* [TASK INSTRUCTIONS]:
(1) In the passage about the makeup-inspired art event, which makeup does Minter say is the only makeup she wears?
(2) Duplicate the portion of the passage about the makeup-inspired art event that runs from "Minter, who says" up to and including "in full force.".
Start of DOCUMENT TEXT
Minter, who says the only makeup she wears is lipstick and blush, took her cues from a range of glitter pigments, a "decadent and violent" red shade in particular. That was featured prominently in the photographer's large-scale contribution to the initiative, as well as on the tight T-shirts of the models/waiters who passed out bowls of ice cream to overheated attendees. Next up: chilled pomegranate mojitos at Kalman's West Village studio. The illustrator had taken a set of bold eye shadows and eyeliners as the inspiration for a portrait of a young woman from Russia who came to visit her recently. With a stainless-steel egg slicer in hand as a parting gift (not your usual goody bag offering), it was on to painter Richard Phillips' Chelsea space, where air-conditioning and a coveted time slot, after Tara Subkoff's auction at Deitch, brought out the late-night crowd in full force.
End of DOCUMENT TEXT
Start of LISTED ENTRIES
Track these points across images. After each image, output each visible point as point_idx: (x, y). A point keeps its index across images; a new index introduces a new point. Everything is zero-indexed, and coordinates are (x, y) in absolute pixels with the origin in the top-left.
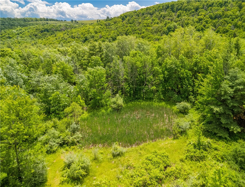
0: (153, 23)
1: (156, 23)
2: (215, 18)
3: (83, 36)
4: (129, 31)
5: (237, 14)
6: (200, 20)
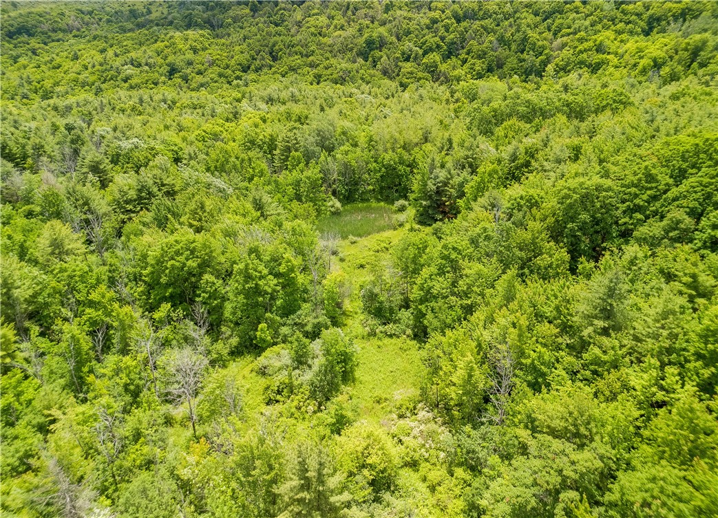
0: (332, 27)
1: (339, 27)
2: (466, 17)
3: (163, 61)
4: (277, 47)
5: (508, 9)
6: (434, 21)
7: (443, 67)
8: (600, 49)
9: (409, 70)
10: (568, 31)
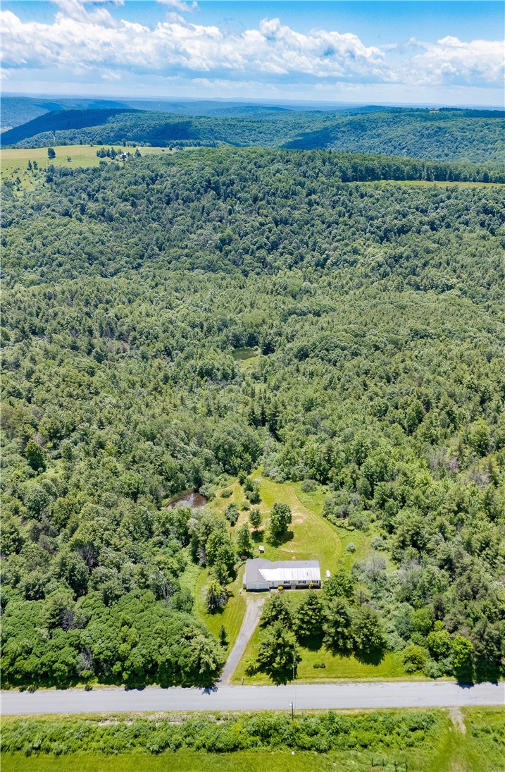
End of LISTED ENTRIES
Start of LISTED ENTRIES
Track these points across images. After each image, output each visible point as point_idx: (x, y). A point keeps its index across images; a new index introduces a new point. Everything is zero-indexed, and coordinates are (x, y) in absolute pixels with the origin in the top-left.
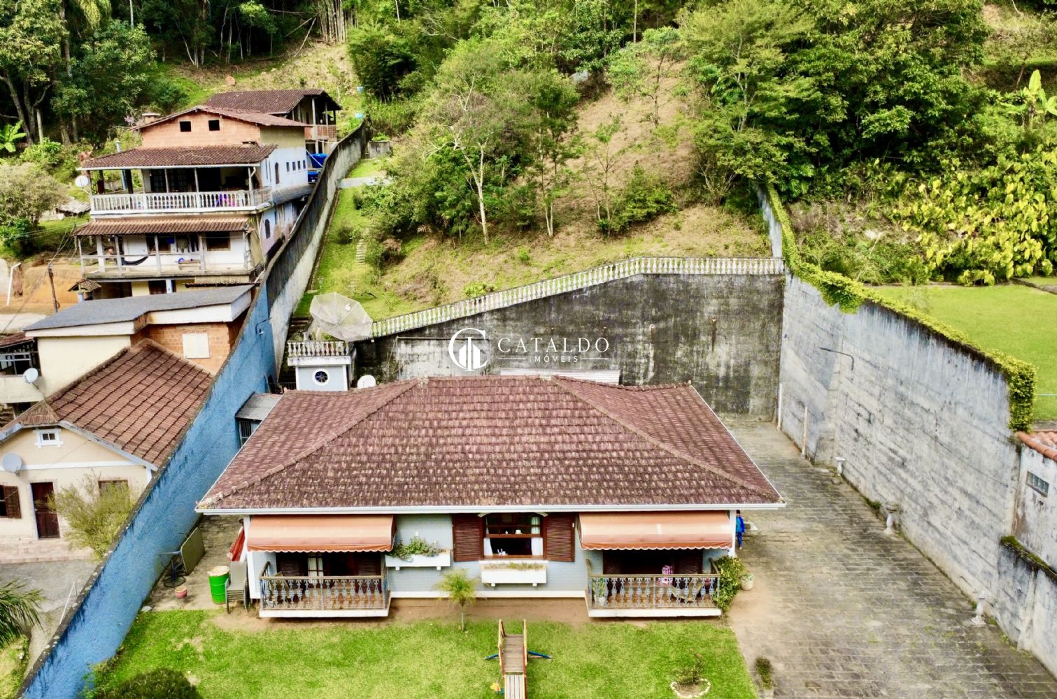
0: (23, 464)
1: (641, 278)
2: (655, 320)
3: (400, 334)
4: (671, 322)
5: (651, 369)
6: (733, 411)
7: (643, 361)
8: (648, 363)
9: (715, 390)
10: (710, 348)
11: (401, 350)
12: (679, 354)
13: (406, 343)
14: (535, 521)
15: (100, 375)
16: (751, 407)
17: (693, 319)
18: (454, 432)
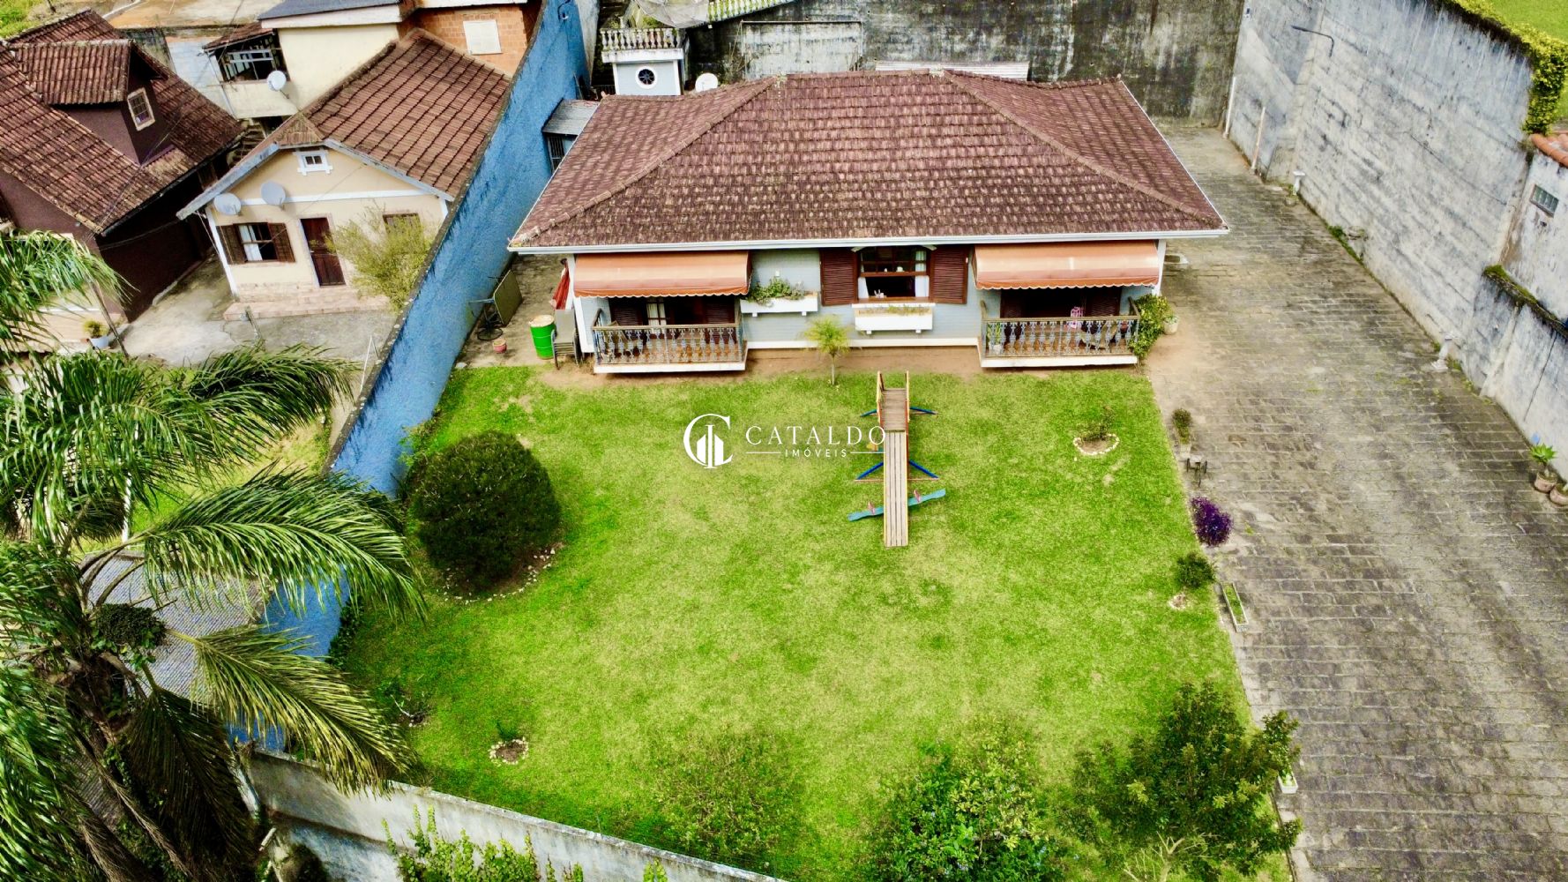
End of LISTED ENTRIES
* [SOLUTIONS TO EACH TASK]:
(1) Lipstick and blush.

(2)
Minter, who says the only makeup she wears is lipstick and blush, took her cues from a range of glitter pigments, a "decadent and violent" red shade in particular. That was featured prominently in the photographer's large-scale contribution to the initiative, as well as on the tight T-shirts of the models/waiters who passed out bowls of ice cream to overheated attendees. Next up: chilled pomegranate mojitos at Kalman's West Village studio. The illustrator had taken a set of bold eye shadows and eyeliners as the inspiration for a portrait of a young woman from Russia who came to visit her recently. With a stainless-steel egg slicer in hand as a parting gift (not your usual goody bag offering), it was on to painter Richard Phillips' Chelsea space, where air-conditioning and a coveted time slot, after Tara Subkoff's auction at Deitch, brought out the late-night crowd in full force.